Валентин медленно поднялся. Эмили не знала, была ли это его собственная потребность или её потребность в нём – желание протянуть девочке руку и утешить её, пусть даже лёгким дуновением ветра возле её щеки. Валентин уже сделал шаг вперёд – и тотчас замер, едва сестра повернула голову в его сторону. Ищущим взглядом всматривалась она в сумерки, словно почувствовала это прикосновение, о котором он только что подумал. Эмили было знакомо это чувство, которое сейчас только проснулось в нём. Она ощутила его у своей могилы, когда её дядя слепо всматривался в темноту теней. И она затаила дыхание, когда это чувство, только в тысячу раз сильнее, вспыхнуло в душе Валентина. Это был страх, такой сильный, что она упала на колени от его внезапной мощи, – безграничный страх от осознания, что после тоски о потерянной жизни его не ждёт ничего, кроме боли.

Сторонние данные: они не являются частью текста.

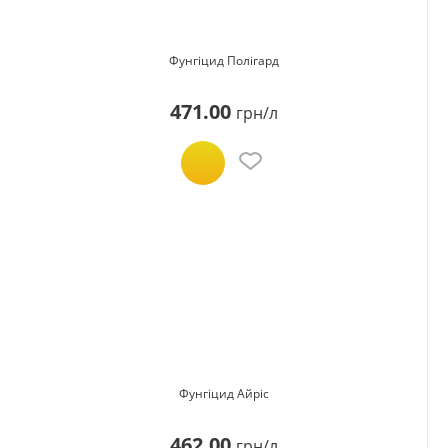
Фунгіцид Полігард
471.00
грн/л
Фунгіцид Айріс
462.00
грн/л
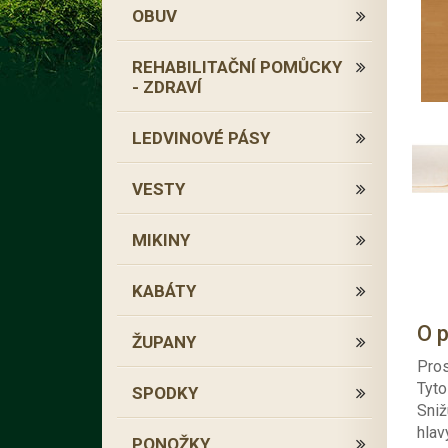
OBUV
REHABILITAČNÍ POMŮCKY
- ZDRAVÍ
LEDVINOVÉ PÁSY
VESTY
MIKINY
KABÁTY
O 
ŽUPANY
Pros
Tyto
SPODKY
Sniž
hlav
PONOŽKY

Быстро, как тень, Валентин развернулся и помчался прочь в сгущающиеся сумерки. У Эмили закружилась голова, так быстро он бежал мимо деревьев и склепов, и когда наконец, сломленный, упал он на заброшенную могилу, к нему во всей силе вернулась тоска по сестрёнке. Скользя, словно пламя, эта тоска понеслась по его венам, по его мыслям и чувствам, и Эмили тоже почувствовала боль, когда Валентин зарылся руками в землю и колкий щебень. И девочка поняла, что существует только одно чувство, которое он может противопоставить своему отчаянному страху и боли – это безграничный холод.